### Page
Irrésistible
Par Fabrice Chêne
Les Trois Coups
Matéï Visniec est un auteur qui a le vent en poupe. Pas moins de quatre de ses pièces (reconnaissables à leur titre à rallonge) sont montées cette année dans le Off. Écrivain roumain réfugié à Paris et écrivant en français, Visniec a reçu le Prix européen de la S.A.C.D. en 2009. La mise en scène aussi inventive que maîtrisée de Jean‑Luc Paliès fait du « Mot “progrès”… » l’un des tout meilleurs spectacles du Off.
Dès la première scène, le ton est donné. En pleine guerre, deux beaux-frères ennemis s’insultent de part et d’autre de la frontière qu’ils se disputent, tout en s’échangeant nourriture et cigarettes. C’est l’angle tragi-comique choisi par l’auteur pour exprimer les paradoxes et l’absurdité d’une guerre qui ne dit pas son nom, mais rappelle fortement les massacres perpétrés en ex‑Yougoslavie.
Le metteur en scène, Jean‑Luc Paliès, a parfaitement perçu le potentiel et la force du texte. Pour donner plus de rythme encore aux dialogues vifs et enlevés de Visniec, il a partagé le plateau en deux. Malgré le côté un peu systématique du procédé, les tableaux s’enchaînent avec efficacité. Le dispositif scénique est habilement complété par une voix off qui n’est autre que celle de l’auteur, et une musique de fanfare qui rappelle les films de Kusturica. Les sept comédiens s’en donnent à cœur joie pour interpréter toute une ribambelle de personnages hauts en couleur.

### Données enregistrées
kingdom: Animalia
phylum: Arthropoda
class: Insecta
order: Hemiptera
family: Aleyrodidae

--

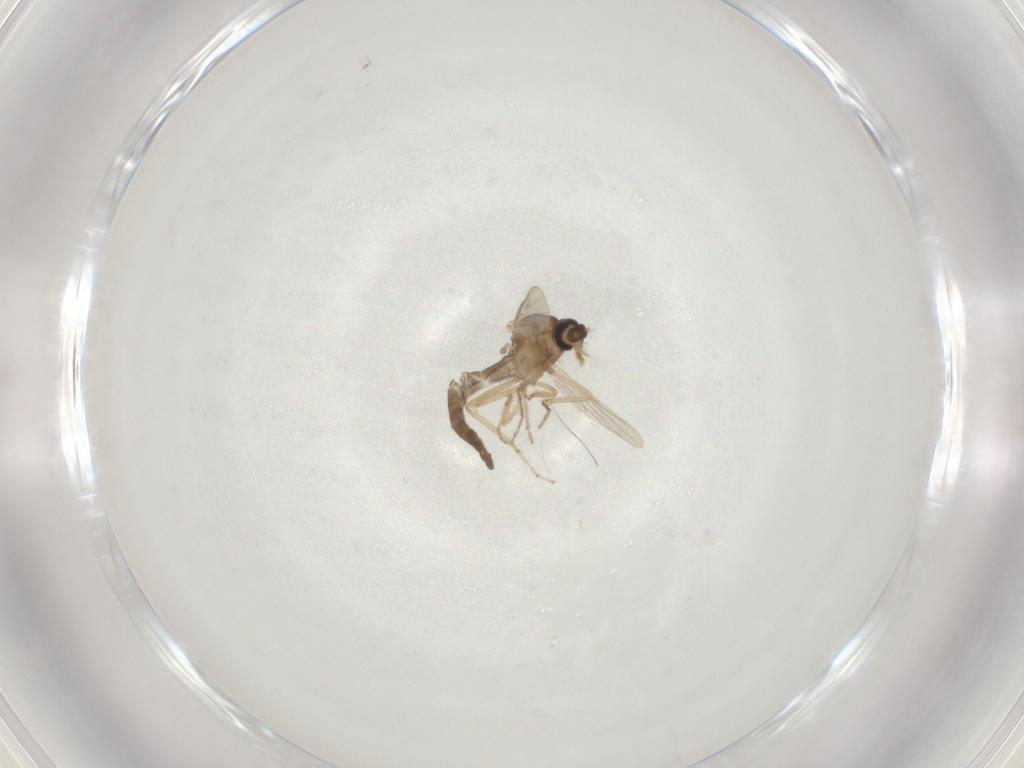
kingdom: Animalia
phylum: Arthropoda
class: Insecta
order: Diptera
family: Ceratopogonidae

---

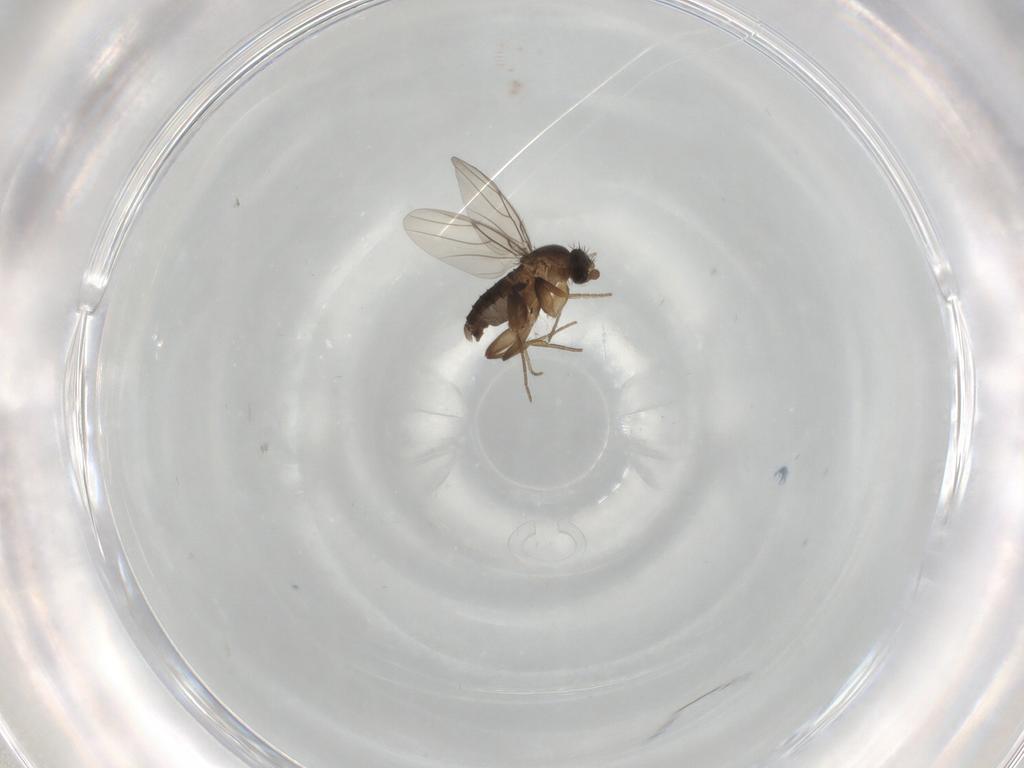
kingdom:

### Consigne 1
Reformulez en une courte liste le paragraphe de la critique qui commence par « Le metteur en scène, Jean‑Luc Paliès », en gardant ses faits principaux.
### Consigne 2
Reproduisez le passage de la critique situé entre « Dès la première » et « perpétrés en ex‑Yougoslavie. », bornes incluses.

### Réponse rédigée 1
- Jean‑Luc Paliès a parfaitement perçu le potentiel et la force du texte.
- Il a partagé le plateau en deux pour donner encore plus de rythme aux dialogues de Visniec. Le procédé est un peu systématique, mais les tableaux s'enchaînent avec efficacité.
- Une voix off, celle de l'auteur, et une musique de fanfare rappelant les films de Kusturica complètent le dispositif scénique.
- Sept comédiens interprètent toute une ribambelle de personnages hauts en couleur.

### Réponse rédigée 2
Dès la première scène, le ton est donné. En pleine guerre, deux beaux-frères ennemis s’insultent de part et d’autre de la frontière qu’ils se disputent, tout en s’échangeant nourriture et cigarettes. C’est l’angle tragi-comique choisi par l’auteur pour exprimer les paradoxes et l’absurdité d’une guerre qui ne dit pas son nom, mais rappelle fortement les massacres perpétrés en ex‑Yougoslavie.